**Your instructions**
Could you output every line of the listing below word for word, leaving out the pictures?

**Stored entries**
-- Begin --

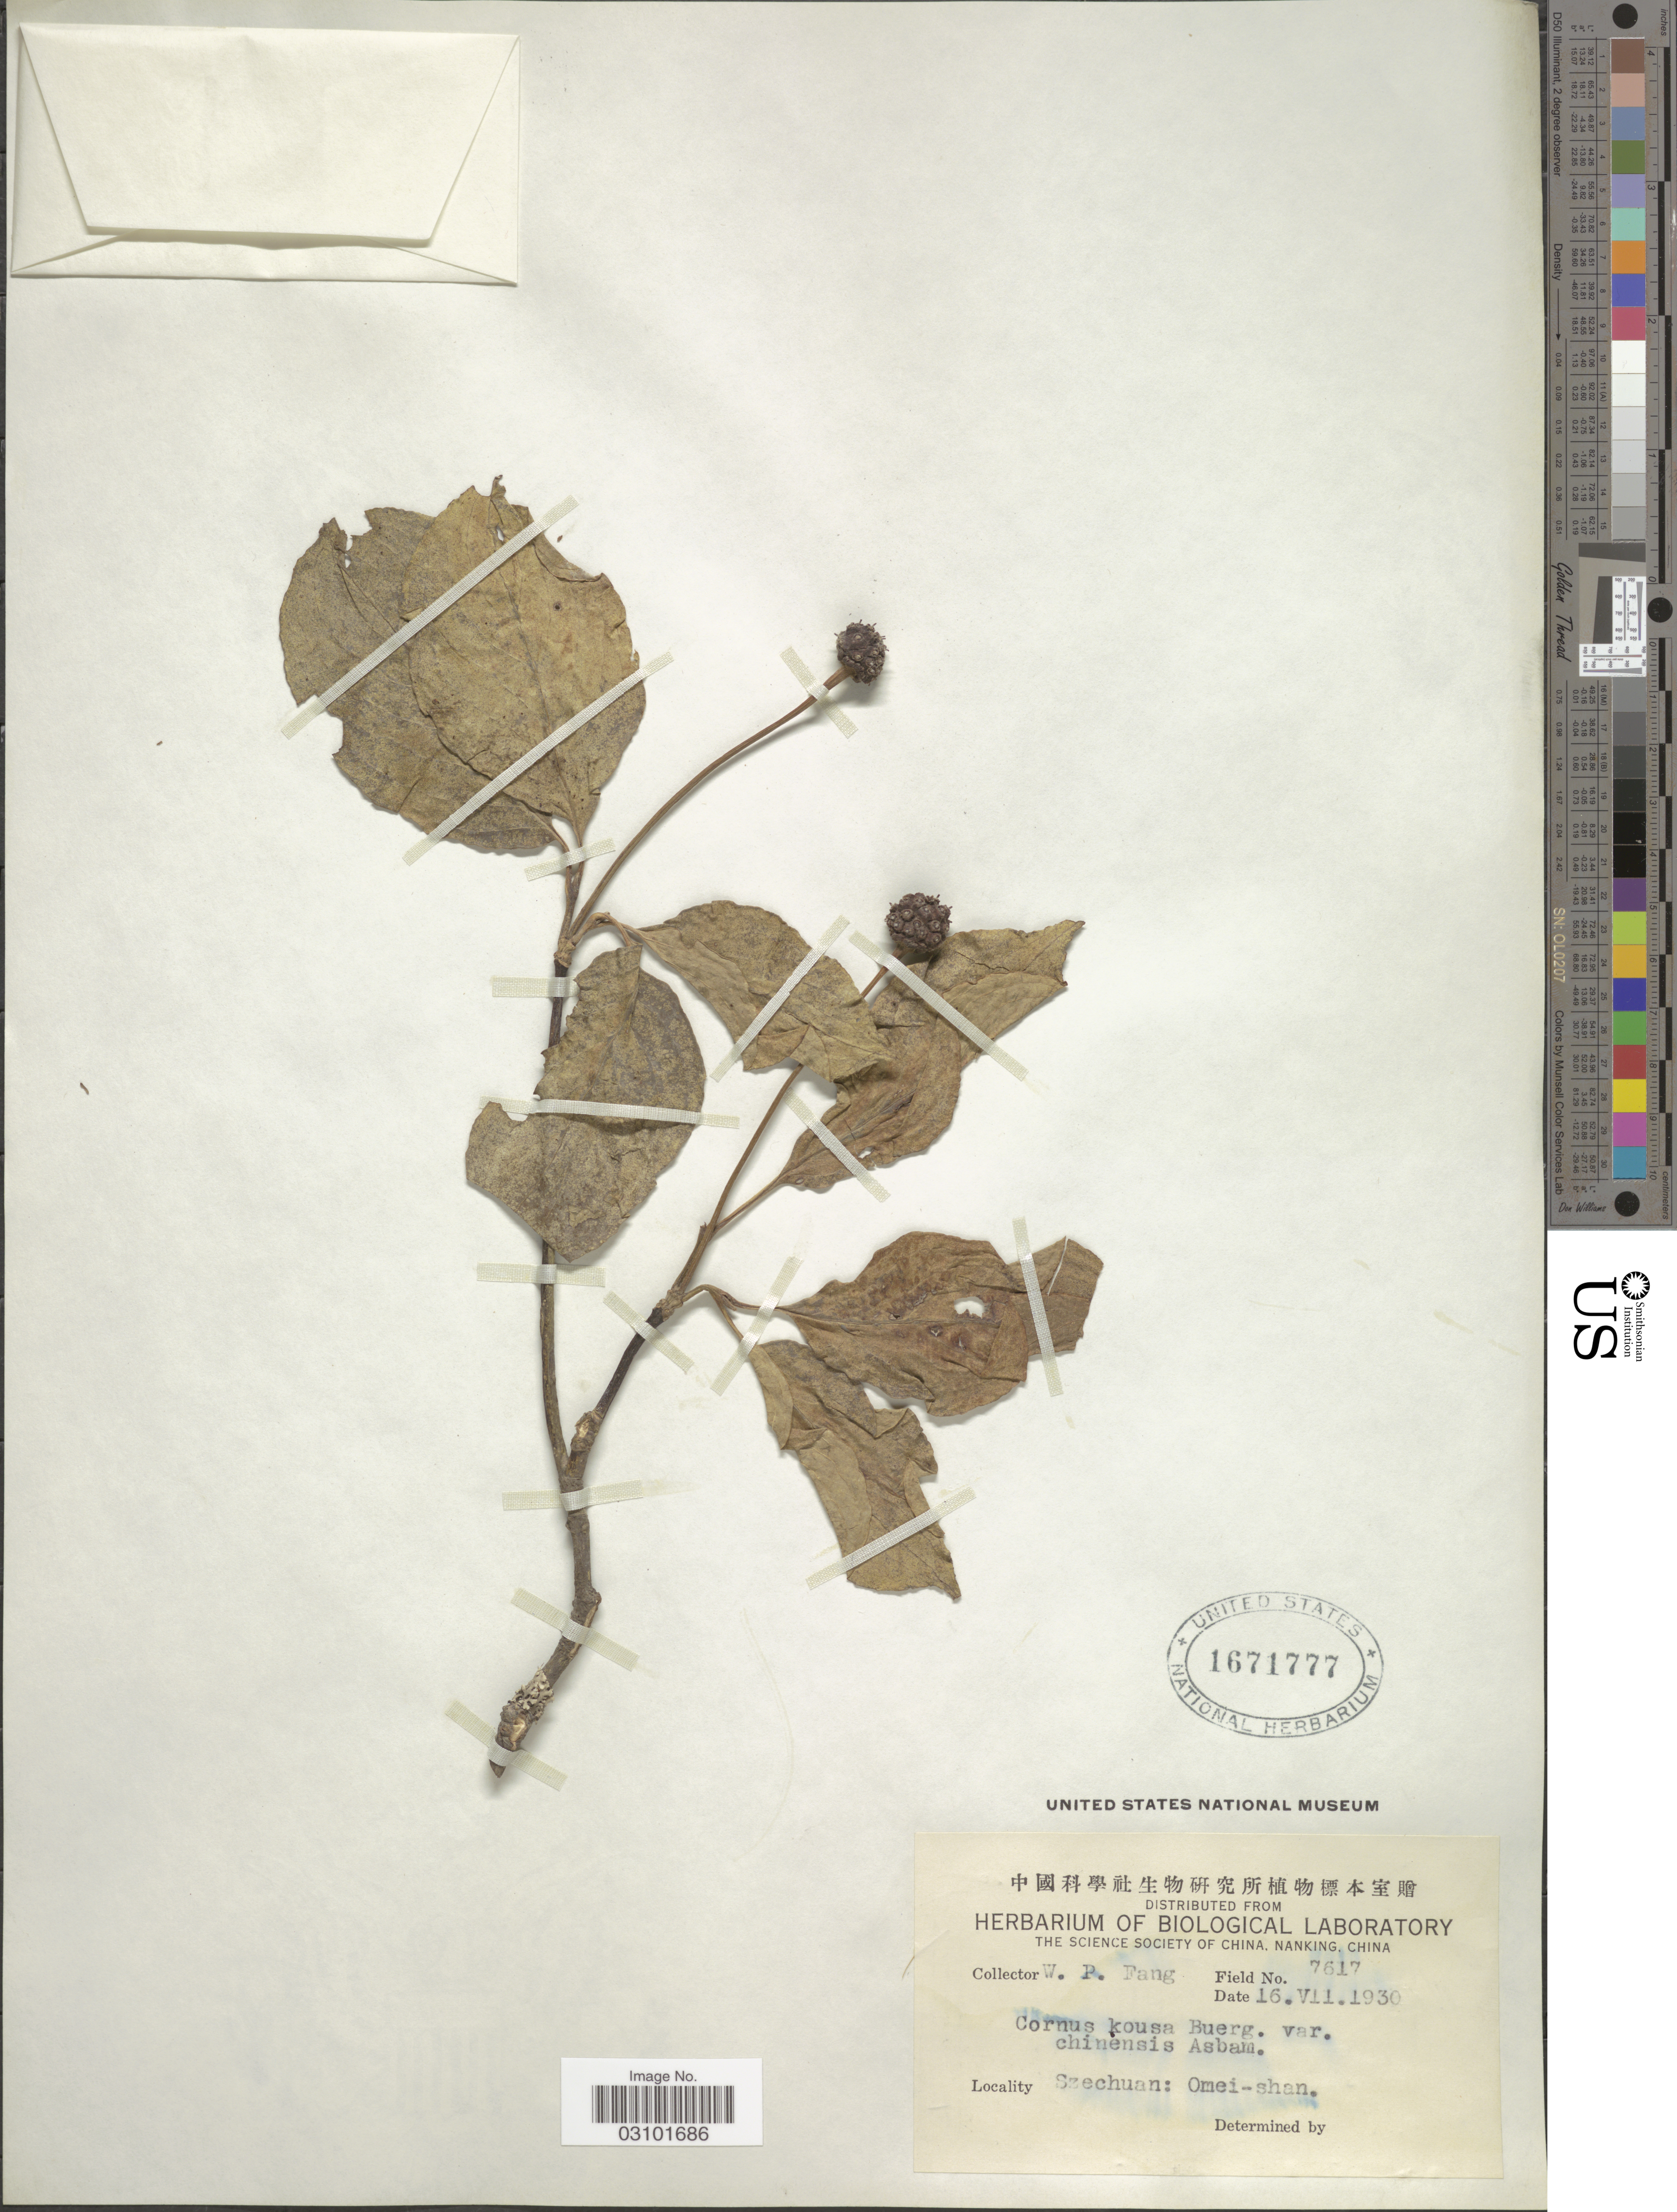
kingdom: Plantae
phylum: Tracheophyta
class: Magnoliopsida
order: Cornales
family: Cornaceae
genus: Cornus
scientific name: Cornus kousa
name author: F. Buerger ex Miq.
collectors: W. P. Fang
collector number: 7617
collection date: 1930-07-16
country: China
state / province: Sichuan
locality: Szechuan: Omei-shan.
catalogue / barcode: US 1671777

-- End --

**The response**
kingdom: Plantae
phylum: Tracheophyta
class: Magnoliopsida
order: Cornales
family: Cornaceae
genus: Cornus
scientific name: Cornus kousa
name author: F. Buerger ex Miq.
collectors: W. P. Fang
collector number: 7617
collection date: 1930-07-16
country: China
state / province: Sichuan
locality: Szechuan: Omei-shan.
catalogue / barcode: US 1671777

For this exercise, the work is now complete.